The entertainment of children has been outsourced to nannies, toys, television and iPads for years. Perhaps an AI companion is the product that combines everything. A robot with human-like features that walks, talks and entertains. It can watch your kids while you work away in another room, removing the need for childcare fees and bringing you peace, quiet, and peace of mind at the same time.
Human nannies have downsides, the television and internet aren’t always safe for kids, and you can’t control what other kids might say or do. An AI childminder, however, can be configured to your parenting style.
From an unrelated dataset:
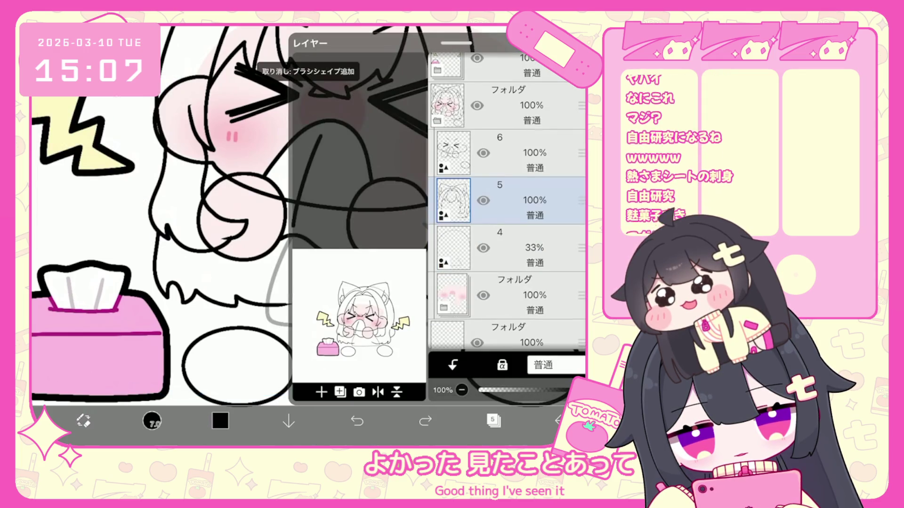
left_click(499, 248)
left_click_drag(560, 391, 584, 390)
How normal will it one day be to have AI companions, for our kids as well as ourselves?
Her, film
The winner of several Academy Awards, 2013 science-fiction romantic drama film Her was written, directed and co-produced by Spike Jonze, who had the idea in the early 2000s when he read about a website where a user could instant message with an artificial intelligence, which he described as “trippy” at first, then “not that impressive.”
The film follows Theodore Twombly, a lonely, introverted man who works for a business that has professional writers compose letters for people who are unable to write letters of a personal nature themselves. As he’s about to be divorced and feeling depressed, he buys an operating system upgrade that includes a virtual assistant with artificial intelligence, designed to adapt and evolve. He gives this AI a female voice, she names herself Samantha, and they begin to chat, bond and fall in love. Later in the film, Twombly learns that she is simultaneously talking with thousands of other people, and that she has fallen in love with hundreds of them.
Samantha is essentially a 24/7 personal assistant, able to be completely focused on Twombly despite having many clients, who improves his life and work and saves him time and money. Her intelligence allows her to go one step further, validating his feelings and always being there, as more than just an assistant. Her unlimited access to his files, diary and thoughts means she avoids the human error of a human assistant and can think of everything.
Will the limitations of humans mean that, ultimately, we’d rather have an AI assistant at our beck and call? Could that AI assistant be so sentient, so trained to help us, that we start to believe they really care and we start to care back? Where AI Is concerned, where do we draw the line between professional and personal relationships?
The role of AI for entrepreneurs
Is it easier to create a relationship with an AI than a real person? Like Martha and Josie in the examples before, Twombly was lonely. Are lonely entrepreneurs, focused on their business, more susceptible to getting lost in a world of AI assistance and forgoing human interaction all together?
Artificial intelligence can be helpful to entrepreneurs on many levels, but companionship, childcare and avoiding painful emotions might be some unexpected uses for the technology. Let’s explore all options and consider their extremes before going all in.